**What the task requires:** Report how many lines below include the string "sobre". Please keep the reply to that number.

**Extracted page text data:**
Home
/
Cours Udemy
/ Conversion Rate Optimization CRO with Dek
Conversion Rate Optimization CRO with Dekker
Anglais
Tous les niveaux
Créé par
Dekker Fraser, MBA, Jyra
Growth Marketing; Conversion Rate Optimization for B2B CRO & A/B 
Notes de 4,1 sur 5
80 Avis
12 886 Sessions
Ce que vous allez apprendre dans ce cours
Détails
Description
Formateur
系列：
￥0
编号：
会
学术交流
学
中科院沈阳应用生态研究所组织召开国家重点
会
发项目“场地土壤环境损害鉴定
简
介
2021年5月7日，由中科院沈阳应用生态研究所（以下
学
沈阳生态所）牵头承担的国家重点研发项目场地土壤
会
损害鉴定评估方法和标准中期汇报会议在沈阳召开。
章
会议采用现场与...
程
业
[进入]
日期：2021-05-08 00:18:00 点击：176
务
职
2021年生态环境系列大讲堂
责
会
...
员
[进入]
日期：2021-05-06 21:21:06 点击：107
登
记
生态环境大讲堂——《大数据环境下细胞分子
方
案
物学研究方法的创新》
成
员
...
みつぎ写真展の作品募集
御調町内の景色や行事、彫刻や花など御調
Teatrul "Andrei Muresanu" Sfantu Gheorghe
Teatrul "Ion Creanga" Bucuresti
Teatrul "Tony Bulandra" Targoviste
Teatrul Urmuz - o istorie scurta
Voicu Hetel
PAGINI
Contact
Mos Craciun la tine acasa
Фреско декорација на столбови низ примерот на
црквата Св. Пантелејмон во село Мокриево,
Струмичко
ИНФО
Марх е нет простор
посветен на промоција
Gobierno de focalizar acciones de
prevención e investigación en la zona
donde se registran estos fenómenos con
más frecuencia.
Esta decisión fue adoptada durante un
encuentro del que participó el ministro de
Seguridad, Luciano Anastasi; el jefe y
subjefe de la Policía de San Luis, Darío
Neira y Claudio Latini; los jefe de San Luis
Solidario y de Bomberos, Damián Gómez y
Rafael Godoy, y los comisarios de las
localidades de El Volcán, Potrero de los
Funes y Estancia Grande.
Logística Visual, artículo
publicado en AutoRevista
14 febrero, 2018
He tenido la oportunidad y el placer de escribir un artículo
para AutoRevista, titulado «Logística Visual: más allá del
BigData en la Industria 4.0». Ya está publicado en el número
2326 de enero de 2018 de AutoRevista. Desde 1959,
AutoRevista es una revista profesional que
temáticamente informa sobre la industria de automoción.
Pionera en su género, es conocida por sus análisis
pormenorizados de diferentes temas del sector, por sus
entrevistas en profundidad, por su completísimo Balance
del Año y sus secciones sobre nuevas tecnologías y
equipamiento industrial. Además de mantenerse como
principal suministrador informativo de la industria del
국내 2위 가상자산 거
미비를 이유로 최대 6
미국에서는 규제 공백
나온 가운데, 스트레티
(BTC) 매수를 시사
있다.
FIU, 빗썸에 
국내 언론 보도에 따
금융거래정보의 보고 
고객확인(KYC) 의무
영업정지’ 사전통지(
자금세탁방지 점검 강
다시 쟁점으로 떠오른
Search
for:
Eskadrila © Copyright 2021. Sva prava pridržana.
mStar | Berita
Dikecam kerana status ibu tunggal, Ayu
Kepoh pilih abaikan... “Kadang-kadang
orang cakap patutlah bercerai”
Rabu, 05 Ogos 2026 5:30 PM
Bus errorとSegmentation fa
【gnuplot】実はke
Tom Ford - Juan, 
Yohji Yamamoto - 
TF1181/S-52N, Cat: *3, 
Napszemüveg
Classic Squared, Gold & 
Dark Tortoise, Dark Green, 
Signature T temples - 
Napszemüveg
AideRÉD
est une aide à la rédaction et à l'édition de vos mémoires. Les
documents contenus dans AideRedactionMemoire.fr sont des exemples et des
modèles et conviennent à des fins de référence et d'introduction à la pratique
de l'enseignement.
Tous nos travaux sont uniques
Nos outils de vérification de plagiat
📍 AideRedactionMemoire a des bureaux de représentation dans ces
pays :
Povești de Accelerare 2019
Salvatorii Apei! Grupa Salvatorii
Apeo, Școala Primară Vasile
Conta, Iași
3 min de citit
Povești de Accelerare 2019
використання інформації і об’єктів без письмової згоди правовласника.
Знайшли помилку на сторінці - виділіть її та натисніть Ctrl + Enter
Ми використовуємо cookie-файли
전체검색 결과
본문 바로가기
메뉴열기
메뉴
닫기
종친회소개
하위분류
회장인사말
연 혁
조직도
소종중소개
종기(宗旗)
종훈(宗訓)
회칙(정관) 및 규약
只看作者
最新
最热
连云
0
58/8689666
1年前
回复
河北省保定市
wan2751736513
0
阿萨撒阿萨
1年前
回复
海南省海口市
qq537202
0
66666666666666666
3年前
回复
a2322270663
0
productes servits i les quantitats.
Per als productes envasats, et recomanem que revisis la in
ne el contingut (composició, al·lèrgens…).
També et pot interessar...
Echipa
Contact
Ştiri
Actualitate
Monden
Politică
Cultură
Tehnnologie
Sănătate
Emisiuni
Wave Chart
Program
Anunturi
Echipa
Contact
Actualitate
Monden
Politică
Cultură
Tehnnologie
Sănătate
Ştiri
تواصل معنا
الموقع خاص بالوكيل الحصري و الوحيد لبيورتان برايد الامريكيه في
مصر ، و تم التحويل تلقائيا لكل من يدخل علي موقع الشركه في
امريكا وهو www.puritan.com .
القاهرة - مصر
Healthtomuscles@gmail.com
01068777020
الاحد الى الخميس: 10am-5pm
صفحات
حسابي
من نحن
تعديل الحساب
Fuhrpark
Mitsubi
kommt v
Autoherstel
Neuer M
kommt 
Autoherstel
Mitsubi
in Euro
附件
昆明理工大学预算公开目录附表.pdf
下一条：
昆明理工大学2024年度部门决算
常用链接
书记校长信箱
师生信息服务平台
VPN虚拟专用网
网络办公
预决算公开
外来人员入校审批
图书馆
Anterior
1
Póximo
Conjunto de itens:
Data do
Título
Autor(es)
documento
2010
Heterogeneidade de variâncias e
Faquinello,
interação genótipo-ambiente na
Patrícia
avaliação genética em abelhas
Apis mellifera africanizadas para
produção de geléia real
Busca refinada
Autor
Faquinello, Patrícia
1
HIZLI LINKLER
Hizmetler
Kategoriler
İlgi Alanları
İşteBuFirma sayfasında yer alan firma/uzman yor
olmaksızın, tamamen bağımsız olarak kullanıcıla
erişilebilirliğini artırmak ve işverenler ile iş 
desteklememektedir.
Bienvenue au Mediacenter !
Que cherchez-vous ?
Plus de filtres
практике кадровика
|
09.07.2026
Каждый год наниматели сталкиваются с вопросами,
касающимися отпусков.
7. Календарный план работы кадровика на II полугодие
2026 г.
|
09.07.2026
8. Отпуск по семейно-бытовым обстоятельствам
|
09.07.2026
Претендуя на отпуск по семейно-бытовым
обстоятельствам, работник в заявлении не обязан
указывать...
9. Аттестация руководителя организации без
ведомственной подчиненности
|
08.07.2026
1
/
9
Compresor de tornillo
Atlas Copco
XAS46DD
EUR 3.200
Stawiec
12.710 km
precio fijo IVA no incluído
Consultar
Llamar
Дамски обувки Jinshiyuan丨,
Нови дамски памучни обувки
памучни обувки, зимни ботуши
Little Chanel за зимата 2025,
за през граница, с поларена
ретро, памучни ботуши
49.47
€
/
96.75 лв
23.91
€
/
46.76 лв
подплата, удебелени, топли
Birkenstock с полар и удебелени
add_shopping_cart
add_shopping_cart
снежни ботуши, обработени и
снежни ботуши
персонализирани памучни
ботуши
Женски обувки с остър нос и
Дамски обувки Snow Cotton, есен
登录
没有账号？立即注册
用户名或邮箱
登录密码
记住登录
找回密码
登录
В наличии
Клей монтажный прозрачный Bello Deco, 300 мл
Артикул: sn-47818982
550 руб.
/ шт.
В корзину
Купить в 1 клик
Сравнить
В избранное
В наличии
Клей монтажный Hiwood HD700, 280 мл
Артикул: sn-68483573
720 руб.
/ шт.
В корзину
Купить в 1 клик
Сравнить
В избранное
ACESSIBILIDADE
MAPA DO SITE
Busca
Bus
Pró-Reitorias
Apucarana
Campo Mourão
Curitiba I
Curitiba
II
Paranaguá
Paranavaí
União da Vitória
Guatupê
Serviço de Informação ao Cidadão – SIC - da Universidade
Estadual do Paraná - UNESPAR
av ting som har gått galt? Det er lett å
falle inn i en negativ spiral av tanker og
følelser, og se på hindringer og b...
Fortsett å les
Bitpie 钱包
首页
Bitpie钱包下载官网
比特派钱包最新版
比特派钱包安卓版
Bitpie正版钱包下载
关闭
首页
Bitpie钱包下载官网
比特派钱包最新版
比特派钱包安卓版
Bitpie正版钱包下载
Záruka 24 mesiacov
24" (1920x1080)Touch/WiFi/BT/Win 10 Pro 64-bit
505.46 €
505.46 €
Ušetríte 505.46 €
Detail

**Answer section:** 2